Understanding the Hebrew background enhances this discussion even further. The word torah does not primarily mean law but instruction. It is God’s revelation of His character and His covenant relationship with His people. The prophets anticipated a Messiah who would fulfill the torah, establish a new covenant, and write God’s instruction on human hearts. When Jesus fulfilled righteousness, He completed what the Hebrew Scriptures pointed toward. The New Covenant is not a rejection of the Old but its fulfillment. The Hebrew concept of berit, meaning covenant, is essential here. Covenants shaped identity, belonging, and mission. When Jesus established the New Covenant, He did not create a new religion in the modern sense. He fulfilled Israel’s story and opened the covenant to the nations.

Christologically, the most profound misunderstanding in the video is the attempt to separate Jesus from Scripture. Jesus is not merely a teacher but the Word made flesh. The Scriptures testify about Him because He is their center. To reject Scripture is ultimately to reject the Christ revealed through it. The apostles did not invent Christianity; they encountered the risen Jesus. The early church did not invent the Bible; they received the writings of those who walked with Him. Councils did not create the faith; they affirmed what God had already done. Christianity is not the result of politics but the result of resurrection.

A brief illustration shows how easily modern believers can become unsettled by these claims. Imagine a young Christian scrolling through social media late at night. She watches the video saying Jesus wasn’t Christian, that the Bible was created for control, that Scripture cannot be trusted, and that Jesus never pointed to any book. She feels confused because she knows Jesus, but she doesn’t know how to refute what sounds like historical expertise. Her confidence wavers. But then she opens the Gospels again. She sees Jesus grounding His teaching in Scripture, declaring that He came to fulfill the Law and the Prophets, promising the Spirit would guide the apostles, and commanding His followers to make disciples of all nations. She reads Acts and sees the church forming around the resurrection. She reads Paul explaining the New Covenant. Slowly, clarity replaces confusion. She realizes that the video was confident but not truthful. Her faith is strengthened, not shaken.
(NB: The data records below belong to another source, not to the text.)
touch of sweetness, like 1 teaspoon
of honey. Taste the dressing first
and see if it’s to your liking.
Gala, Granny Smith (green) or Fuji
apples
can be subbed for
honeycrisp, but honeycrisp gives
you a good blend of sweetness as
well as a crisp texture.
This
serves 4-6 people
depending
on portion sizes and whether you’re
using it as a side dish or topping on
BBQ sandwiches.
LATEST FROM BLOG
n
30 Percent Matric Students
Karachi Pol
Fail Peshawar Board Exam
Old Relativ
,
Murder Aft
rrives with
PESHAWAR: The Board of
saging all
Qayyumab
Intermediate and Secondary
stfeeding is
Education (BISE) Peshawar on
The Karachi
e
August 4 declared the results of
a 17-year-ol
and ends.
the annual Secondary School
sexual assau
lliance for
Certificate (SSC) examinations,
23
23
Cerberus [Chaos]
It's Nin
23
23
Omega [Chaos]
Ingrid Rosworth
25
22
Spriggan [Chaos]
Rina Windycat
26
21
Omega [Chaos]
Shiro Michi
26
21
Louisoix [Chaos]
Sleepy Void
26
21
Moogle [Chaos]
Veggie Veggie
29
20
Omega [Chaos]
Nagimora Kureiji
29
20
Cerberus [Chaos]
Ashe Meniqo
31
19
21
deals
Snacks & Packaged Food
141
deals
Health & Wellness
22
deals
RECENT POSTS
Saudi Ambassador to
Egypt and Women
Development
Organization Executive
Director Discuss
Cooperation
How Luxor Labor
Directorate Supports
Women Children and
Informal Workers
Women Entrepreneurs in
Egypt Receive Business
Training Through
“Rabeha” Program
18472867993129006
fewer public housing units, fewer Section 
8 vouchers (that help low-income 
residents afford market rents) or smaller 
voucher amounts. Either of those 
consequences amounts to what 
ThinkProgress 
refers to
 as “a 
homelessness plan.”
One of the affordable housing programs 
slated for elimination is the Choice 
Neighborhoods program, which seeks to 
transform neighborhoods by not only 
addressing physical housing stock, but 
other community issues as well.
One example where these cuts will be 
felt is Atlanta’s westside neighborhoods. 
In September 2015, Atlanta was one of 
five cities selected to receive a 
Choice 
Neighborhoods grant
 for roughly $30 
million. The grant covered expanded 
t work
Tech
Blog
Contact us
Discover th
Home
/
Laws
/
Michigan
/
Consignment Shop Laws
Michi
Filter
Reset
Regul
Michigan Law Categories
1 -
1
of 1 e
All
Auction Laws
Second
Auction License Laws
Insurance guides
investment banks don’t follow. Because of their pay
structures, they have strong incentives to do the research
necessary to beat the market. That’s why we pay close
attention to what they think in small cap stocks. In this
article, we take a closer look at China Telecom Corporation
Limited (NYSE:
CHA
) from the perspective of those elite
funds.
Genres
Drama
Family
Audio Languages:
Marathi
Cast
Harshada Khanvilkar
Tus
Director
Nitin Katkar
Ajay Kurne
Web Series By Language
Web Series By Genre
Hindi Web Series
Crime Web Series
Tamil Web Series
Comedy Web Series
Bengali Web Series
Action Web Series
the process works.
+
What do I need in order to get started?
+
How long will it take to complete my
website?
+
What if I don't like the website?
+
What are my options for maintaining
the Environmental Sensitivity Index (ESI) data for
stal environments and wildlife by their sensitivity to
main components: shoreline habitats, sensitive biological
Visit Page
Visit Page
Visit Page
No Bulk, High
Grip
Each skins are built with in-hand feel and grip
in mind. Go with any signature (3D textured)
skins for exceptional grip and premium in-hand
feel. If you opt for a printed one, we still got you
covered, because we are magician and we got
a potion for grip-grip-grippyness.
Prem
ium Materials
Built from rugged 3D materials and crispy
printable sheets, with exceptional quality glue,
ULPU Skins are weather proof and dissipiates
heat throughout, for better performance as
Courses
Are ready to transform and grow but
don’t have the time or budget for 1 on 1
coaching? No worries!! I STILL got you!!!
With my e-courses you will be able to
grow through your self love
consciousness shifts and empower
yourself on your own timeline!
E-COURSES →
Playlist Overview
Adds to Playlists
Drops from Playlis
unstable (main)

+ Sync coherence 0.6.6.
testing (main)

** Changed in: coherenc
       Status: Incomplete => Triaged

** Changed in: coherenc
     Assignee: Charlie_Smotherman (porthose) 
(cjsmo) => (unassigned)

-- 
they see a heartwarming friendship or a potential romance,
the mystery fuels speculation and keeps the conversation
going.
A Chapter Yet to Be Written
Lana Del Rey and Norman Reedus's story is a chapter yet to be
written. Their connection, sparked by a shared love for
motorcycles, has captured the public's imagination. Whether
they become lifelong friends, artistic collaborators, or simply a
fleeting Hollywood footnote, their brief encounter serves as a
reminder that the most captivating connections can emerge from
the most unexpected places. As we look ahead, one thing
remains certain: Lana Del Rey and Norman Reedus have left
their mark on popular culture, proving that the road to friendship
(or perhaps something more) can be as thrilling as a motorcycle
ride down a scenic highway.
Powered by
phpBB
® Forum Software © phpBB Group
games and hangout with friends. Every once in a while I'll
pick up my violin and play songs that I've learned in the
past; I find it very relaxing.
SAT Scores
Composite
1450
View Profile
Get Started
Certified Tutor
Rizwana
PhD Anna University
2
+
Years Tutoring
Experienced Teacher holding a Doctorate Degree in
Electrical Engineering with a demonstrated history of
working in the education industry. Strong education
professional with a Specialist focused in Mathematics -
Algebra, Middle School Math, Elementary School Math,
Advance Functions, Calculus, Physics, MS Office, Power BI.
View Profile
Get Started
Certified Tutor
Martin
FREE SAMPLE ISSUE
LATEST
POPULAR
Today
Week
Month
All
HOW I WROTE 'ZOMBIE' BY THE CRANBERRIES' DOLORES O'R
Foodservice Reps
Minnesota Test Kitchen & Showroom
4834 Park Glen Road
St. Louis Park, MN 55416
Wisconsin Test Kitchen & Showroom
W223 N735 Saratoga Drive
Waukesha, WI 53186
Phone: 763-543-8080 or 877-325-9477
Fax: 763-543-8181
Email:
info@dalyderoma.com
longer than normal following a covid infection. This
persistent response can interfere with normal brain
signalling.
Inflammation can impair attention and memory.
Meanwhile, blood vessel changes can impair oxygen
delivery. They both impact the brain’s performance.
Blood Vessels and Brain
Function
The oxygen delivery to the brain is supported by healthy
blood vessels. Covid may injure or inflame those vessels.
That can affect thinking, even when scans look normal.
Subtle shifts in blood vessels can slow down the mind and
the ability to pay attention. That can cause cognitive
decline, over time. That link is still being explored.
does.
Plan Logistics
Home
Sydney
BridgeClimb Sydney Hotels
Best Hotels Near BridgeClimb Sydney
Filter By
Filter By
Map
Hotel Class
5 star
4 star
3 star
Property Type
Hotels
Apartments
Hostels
As we close, the path forward for believers in a digital world is not fear but clarity. Jesus Christ is the fulfillment of God’s promises. The Scriptures are God’s trustworthy revelation. The church is the community He formed. Christianity is not a human invention; it is the Kingdom of God breaking into history through the death and resurrection of the Messiah. When online voices attempt to detach Jesus from Scripture, the wise response is not to panic but to return to the One who said that heaven and earth will pass away, but His words will not pass away. His Word is trustworthy. His revelation is sure. And His church, built upon the foundation of the apostles and prophets with Christ Himself as the cornerstone, remains secure against every passing trend.